One of these youths told others: "I am not going down for a muppet." This was, according to campaigners, a clear case of someone being picked on because of their disabilities. Disability Now, the magazine covering disability issues, has put together a dossier of what it believes are disability hate crimes.
Over two years it identified fifty-one cases of people with a wide range of disabilities being attacked. Detailed in this dossier are some truly horrific attacks:
In Cornwall in 2006, Steven Hoskin, who had learning disabilities, was murdered by people he thought were his friends. He was led around on a dog's lead and then made to hang from a viaduct by his fingertips. He fell to his death when they stamped on his hands.
In the Forest of Dean a few months later, Kevin Davies who had epilepsy and learning difficulties died after being tortured and kept in a shed. His tormentors were jailed for unlawful detention.
And in April of last year, Colin Greenwood who was blind, was kicked to death by two teenagers in Sheffield. He told the woman who went to help him he had stopped using his white stick because it attracted attention and he'd been attacked before.

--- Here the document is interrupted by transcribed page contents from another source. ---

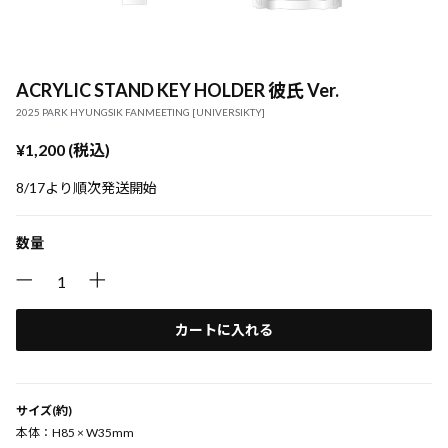
ACRYLIC STAND KEY HOLDER 彼氏 Ver.
2025 PARK HYUNGSIK FANMEETING [UNIVERSIKTY]
¥1,200 (税込)
8/17より順次発送開始
数量
カートに入れる
サイズ(約)
本体：H85 × W35mm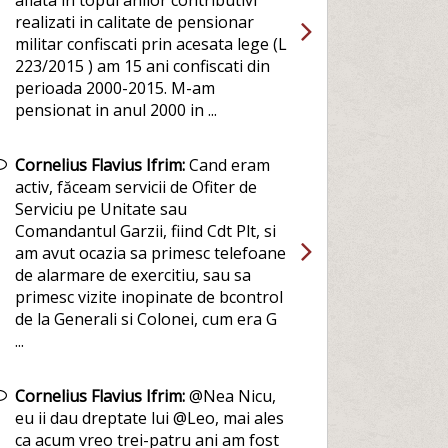
aflata in topul anilor contributivi
realizati in calitate de pensionar
militar confiscati prin acesata lege (L
223/2015 ) am 15 ani confiscati din
perioada 2000-2015. M-am
pensionat in anul 2000 in ...
Cornelius Flavius Ifrim:
Cand eram
activ, făceam servicii de Ofiter de
Serviciu pe Unitate sau
Comandantul Garzii, fiind Cdt Plt, si
am avut ocazia sa primesc telefoane
de alarmare de exercitiu, sau sa
primesc vizite inopinate de bcontrol
de la Generali si Colonei, cum era G
...
Cornelius Flavius Ifrim:
@Nea Nicu,
eu ii dau dreptate lui @Leo, mai ales
ca acum vreo trei-patru ani am fost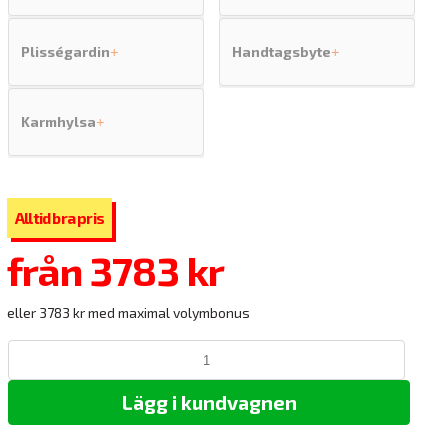
Plisségardin
Handtagsbyte
+
+
Karmhylsa
+
från
3783 kr
eller 3783 kr med maximal volymbonus
Lägg i kundvagnen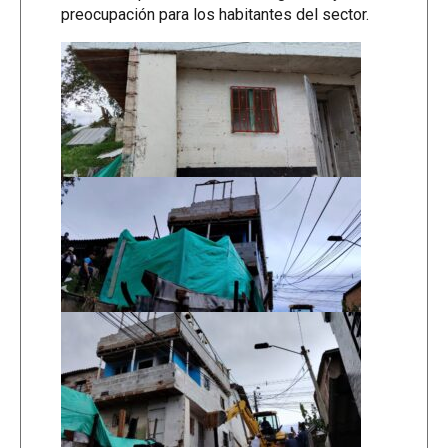
preocupación para los habitantes del sector.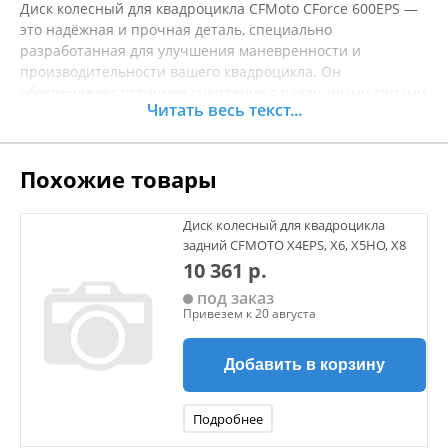
Диск колесный для квадроцикла CFMoto CForce 600EPS —
это надёжная и прочная деталь, специально
разработанная для улучшения маневренности и
производительности вашего квадроцикла. Он
обеспечивает отличное сцепление с различными типами
Читать весь текст...
поверхности, что делает его идеальным выбором для
активного отдыха на природе, а также при преодолении
сложных препятствий. Модель выполнена из
Похожие товары
высококачественного материала, что гарантирует
долговечность и стойкость к механическим
повреждениям. Установка данного диска обеспечит более
Диск колесный для квадроцикла
стабильное и комфортное движение, а также повысит
задний CFMOTO X4EPS, X6, X5HO, X8
общую проходимость вашего автомобиля. Этот диск
10 361 р.
станет отличным дополнением вашего квадроцикла и
под заказ
поможет раскрыть его потенциал на новой высоте. Перед
Привезем к 20 августа
покупкой рекомендуется уточнять характеристики
товара.
Добавить в корзину
Подробнее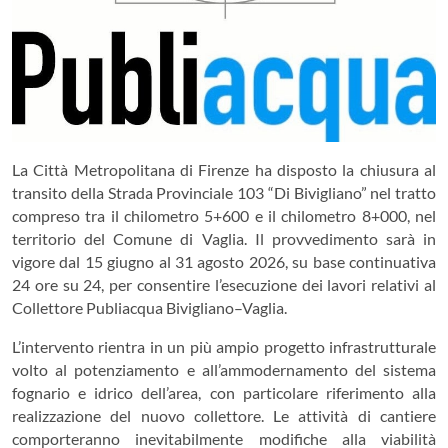
La Città Metropolitana di Firenze ha disposto la chiusura al
transito della Strada Provinciale 103 “Di Bivigliano” nel tratto
compreso tra il chilometro 5+600 e il chilometro 8+000, nel
territorio del Comune di Vaglia. Il provvedimento sarà in
vigore dal 15 giugno al 31 agosto 2026, su base continuativa
24 ore su 24, per consentire l’esecuzione dei lavori relativi al
Collettore Publiacqua Bivigliano–Vaglia.
L’intervento rientra in un più ampio progetto infrastrutturale
volto al potenziamento e all’ammodernamento del sistema
fognario e idrico dell’area, con particolare riferimento alla
realizzazione del nuovo collettore. Le attività di cantiere
comporteranno inevitabilmente modifiche alla viabilità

Katharine Quarmby, news editor at Disability Now, was shocked by what she found: "I think it tells us that disabled people are targeted by a certain number of people in the population and they are seen as easy targets because of their disabilities. We need to increase the reporting of (these) crimes and we need the criminal justice system to look at disability hate crime far more seriously, to investigate it and prosecute it with far more vigour."

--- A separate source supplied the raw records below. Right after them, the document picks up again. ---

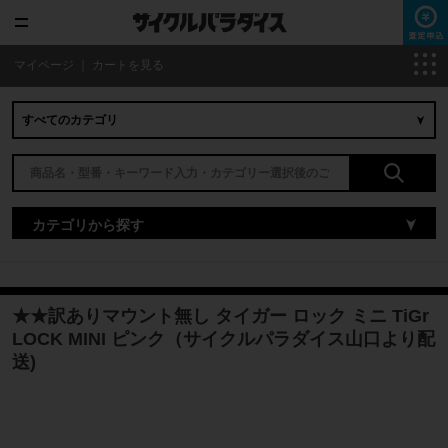
マイページ
｜
カートを見る
カテゴリから探す
★★訳ありマウント無し タイガー ロック ミニ TiGr
LOCK MINI ピンク（サイクルパラダイス山口より配
送)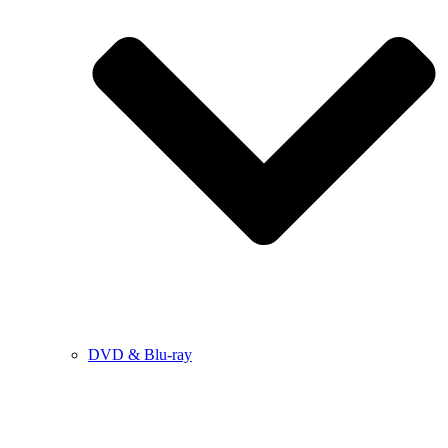
DVD & Blu-ray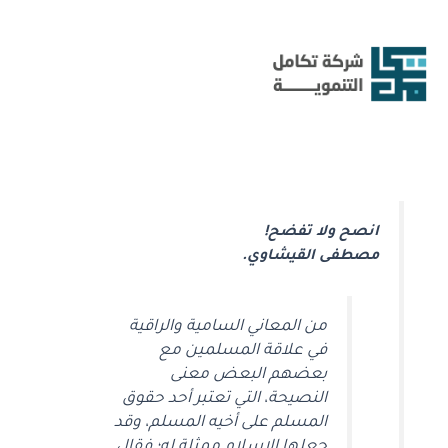
خطي
لى
لمحتوى
انصح ولا تفضح!
مصطفى القيشاوي.
من المعاني السامية والراقية
في علاقة المسلمين مع
بعضهم البعض معنى
النصيحة، التي تعتبر أحد حقوق
المسلم على أخيه المسلم، وقد
جعلها الإسلام ممثلة له؛ فقال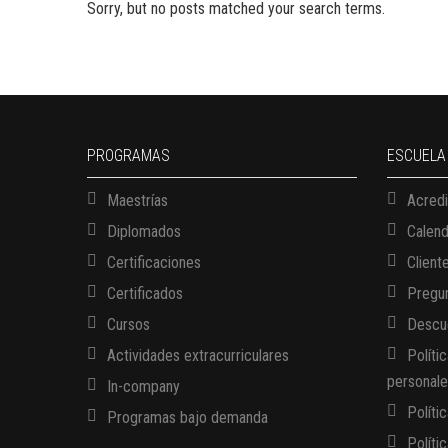
Sorry, but no posts matched your search terms.
PROGRAMAS
ESCUELA
Maestrías
Acredi
Diplomados
Calen
Certificaciones
Client
Certificados
Pregun
Cursos
Descue
Actividades extracurriculares
Políti
personal
In-company
Políti
Programas bajo demanda
Políti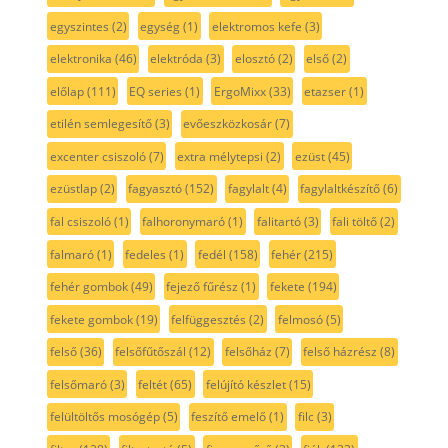
egyszintes
(2)
egység
(1)
elektromos kefe
(3)
elektronika
(46)
elektróda
(3)
elosztó
(2)
első
(2)
előlap
(111)
EQ series
(1)
ErgoMixx
(33)
etazser
(1)
etilén semlegesítő
(3)
evőeszközkosár
(7)
excenter csiszoló
(7)
extra mélytepsi
(2)
ezüst
(45)
ezüstlap
(2)
fagyasztó
(152)
fagylalt
(4)
fagylaltkészítő
(6)
fal csiszoló
(1)
falhoronymaró
(1)
falitartó
(3)
fali töltő
(2)
falmaró
(1)
fedeles
(1)
fedél
(158)
fehér
(215)
fehér gombok
(49)
fejező fűrész
(1)
fekete
(194)
fekete gombok
(19)
felfüggesztés
(2)
felmosó
(5)
felső
(36)
felsőfűtőszál
(12)
felsőház
(7)
felső házrész
(8)
felsőmaró
(3)
feltét
(65)
felújító készlet
(15)
felültöltős mosógép
(5)
feszítő emelő
(1)
filc
(3)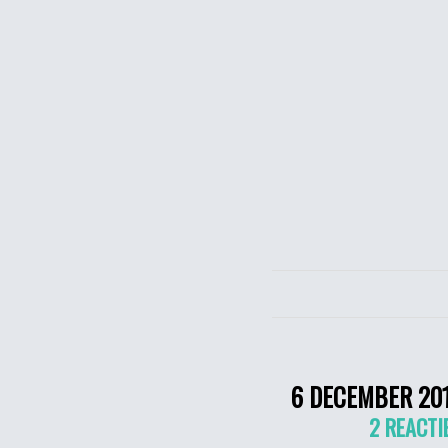
6 DECEMBER 20
2 REACTI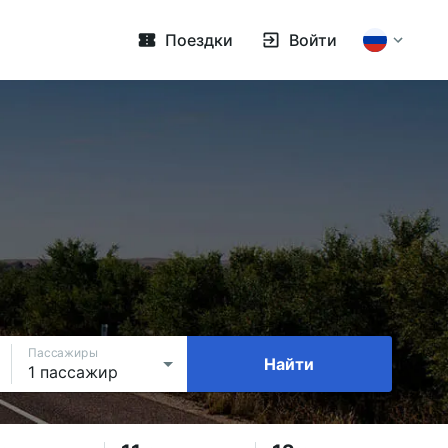
Поездки
Войти
Пассажиры
Найти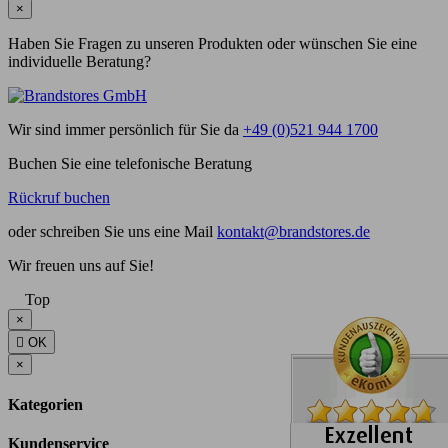
×
Haben Sie Fragen zu unseren Produkten oder wünschen Sie eine
individuelle Beratung?
Wir sind immer persönlich für Sie da
+49 (0)521 944 1700
Buchen Sie eine telefonische Beratung
Rückruf buchen
oder schreiben Sie uns eine Mail
kontakt@brandstores.de
Wir freuen uns auf Sie!
Top
×

OK
×
Kategorien
Kundenservice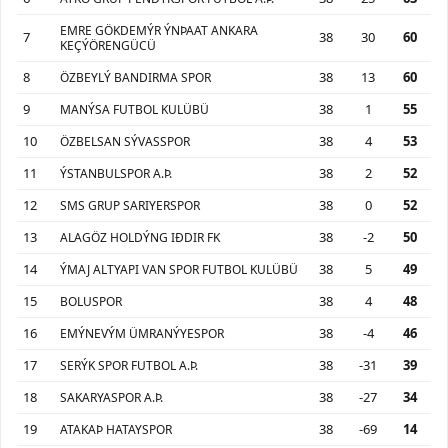
EMRE GÖKDEMÝR ÝNÞAAT ANKARA
7
38
30
60
KEÇÝÖRENGÜCÜ
8
38
13
60
ÖZBEYLÝ BANDIRMA SPOR
9
38
1
55
MANÝSA FUTBOL KULÜBÜ
10
38
4
53
ÖZBELSAN SÝVASSPOR
11
38
2
52
ÝSTANBULSPOR A.Þ.
12
38
0
52
SMS GRUP SARIYERSPOR
13
38
-2
50
ALAGÖZ HOLDÝNG IÐDIR FK
14
38
5
49
ÝMAJ ALTYAPI VAN SPOR FUTBOL KULÜBÜ
15
38
4
48
BOLUSPOR
16
38
-4
46
EMÝNEVÝM ÜMRANÝYESPOR
17
38
-31
39
SERÝK SPOR FUTBOL A.Þ.
18
38
-27
34
SAKARYASPOR A.Þ.
19
38
-69
14
ATAKAÞ HATAYSPOR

If an offence is labelled as a disability hate crime then the courts can impose tougher sentences, but campaigners say very few of these attacks were identified in that way. The Equality and Human Rights Commission (EHRC) believes the attacks in this dossier are the tip of the iceberg. It is planning to investigate the matter further.
Neil Crowther, from the EHRC, says they may be able to use some of their legal powers to ensure much more is done to combat crimes targeting people with disabilities. "We need to understand much more about why this is happening, why cases are not being reported, why cases are not being determined as disability hate crimes and then make a decision based on that," says Mr Crowther.